The only other remaining hurdle is obtaining a liquor license, a process that has tripped up numerous other clubs. At press time, there was no appearance scheduled yet before the city’s independent License Review Board — which makes recommendations to Franklin that she nearly always follows — but it’s shaping up to be the battle royale.
 
In theory, the LRB isn’t supposed to recommend denial without a strong reason, such as a flawed application or an applicant’s criminal record, but the board can also consider community sentiment and police testimony about violence or drug use associated with a club or owner. Denby says she hopes the LRB will be swayed by a 2007 shooting at Compound and anecdotes about members of the Black Mafia Family drug cartel hanging out at Vision.
 
For his part, Michael Gidewon calls the Compound shooting “an isolated incident” and promises heightened security at his new clubs, with metal detectors and 10 off-duty cops.
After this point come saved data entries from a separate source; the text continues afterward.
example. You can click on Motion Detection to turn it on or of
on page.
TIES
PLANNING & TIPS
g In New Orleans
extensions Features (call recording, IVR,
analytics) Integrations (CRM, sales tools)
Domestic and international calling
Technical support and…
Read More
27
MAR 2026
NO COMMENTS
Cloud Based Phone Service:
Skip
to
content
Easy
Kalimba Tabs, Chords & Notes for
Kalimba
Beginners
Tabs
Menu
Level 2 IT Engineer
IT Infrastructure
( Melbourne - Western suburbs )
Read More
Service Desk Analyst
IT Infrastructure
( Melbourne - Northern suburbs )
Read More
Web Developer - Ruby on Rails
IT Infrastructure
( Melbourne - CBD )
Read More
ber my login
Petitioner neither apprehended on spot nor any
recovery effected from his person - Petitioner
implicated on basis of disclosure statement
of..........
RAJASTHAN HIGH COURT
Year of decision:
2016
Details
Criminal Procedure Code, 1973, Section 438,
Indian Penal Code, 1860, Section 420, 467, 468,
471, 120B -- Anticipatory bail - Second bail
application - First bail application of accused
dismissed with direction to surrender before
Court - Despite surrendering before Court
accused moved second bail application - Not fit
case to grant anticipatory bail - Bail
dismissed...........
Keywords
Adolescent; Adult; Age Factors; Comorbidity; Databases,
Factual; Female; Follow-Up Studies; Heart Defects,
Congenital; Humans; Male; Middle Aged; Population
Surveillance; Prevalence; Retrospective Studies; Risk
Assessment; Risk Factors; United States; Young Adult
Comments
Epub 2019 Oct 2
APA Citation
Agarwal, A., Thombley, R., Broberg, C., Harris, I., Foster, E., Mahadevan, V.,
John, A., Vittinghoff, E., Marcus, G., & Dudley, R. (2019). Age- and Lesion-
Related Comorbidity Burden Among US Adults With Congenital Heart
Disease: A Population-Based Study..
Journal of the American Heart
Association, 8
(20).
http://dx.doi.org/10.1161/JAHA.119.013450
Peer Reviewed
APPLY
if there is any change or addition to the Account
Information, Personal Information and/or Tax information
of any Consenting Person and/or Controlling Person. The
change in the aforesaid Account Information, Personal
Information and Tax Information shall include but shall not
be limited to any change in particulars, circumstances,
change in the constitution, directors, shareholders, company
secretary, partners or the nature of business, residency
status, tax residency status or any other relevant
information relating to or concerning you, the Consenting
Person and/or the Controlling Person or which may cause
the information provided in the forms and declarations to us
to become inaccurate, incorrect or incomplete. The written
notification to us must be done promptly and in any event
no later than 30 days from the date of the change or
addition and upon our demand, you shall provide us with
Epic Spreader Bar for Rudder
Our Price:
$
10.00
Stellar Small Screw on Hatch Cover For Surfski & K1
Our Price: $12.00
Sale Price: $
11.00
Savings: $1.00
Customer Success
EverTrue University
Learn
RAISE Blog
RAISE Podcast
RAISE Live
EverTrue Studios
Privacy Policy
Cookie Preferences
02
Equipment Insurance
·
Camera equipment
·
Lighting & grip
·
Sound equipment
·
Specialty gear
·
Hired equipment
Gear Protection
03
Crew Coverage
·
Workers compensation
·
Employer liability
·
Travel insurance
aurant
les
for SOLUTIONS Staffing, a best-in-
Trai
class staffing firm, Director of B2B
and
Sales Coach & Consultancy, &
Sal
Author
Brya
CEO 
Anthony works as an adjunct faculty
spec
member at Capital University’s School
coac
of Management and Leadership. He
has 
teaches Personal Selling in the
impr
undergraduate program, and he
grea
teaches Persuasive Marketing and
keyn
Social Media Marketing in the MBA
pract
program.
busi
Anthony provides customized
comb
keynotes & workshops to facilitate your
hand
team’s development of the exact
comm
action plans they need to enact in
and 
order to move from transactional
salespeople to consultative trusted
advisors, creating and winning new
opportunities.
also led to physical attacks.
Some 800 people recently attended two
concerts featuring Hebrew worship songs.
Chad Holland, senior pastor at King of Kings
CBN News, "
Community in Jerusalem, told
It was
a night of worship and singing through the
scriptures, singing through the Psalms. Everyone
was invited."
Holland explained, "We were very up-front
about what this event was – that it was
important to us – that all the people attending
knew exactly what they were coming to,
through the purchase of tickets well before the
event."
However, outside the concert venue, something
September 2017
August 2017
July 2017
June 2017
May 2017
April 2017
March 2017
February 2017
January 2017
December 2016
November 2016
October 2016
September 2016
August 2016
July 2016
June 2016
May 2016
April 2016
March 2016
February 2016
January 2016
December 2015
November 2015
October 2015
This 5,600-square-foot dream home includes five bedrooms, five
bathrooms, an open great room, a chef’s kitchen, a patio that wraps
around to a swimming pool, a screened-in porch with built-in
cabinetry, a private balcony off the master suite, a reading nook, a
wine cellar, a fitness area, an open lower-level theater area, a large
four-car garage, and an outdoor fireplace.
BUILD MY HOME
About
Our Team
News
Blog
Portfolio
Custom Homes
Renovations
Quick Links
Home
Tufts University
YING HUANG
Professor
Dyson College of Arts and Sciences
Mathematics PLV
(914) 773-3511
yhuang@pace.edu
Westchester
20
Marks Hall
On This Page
As for BMF, he says they were treated like any other VIP customers and didn’t cause a disturbance at the club.
 
Councilwoman Anne Fauver, who represents Midtown, also says she plans to speak against the clubs at the LRB hearing, but she concedes that the board isn’t likely to vote thumbs down on the application unless it can be shown that “there was significant criminal activity at their other clubs to suggest they wouldn’t be good stewards of a license.”
 
If things go the Gidewons’ way, they could be open as soon at Halloween or mid-November, Michael says, adding that a renovated Compound should reopen early next year.
 
“In the nightclub business, you’ve got reinvent yourself every three years,” he says. “We’re trying to set the bar even higher.”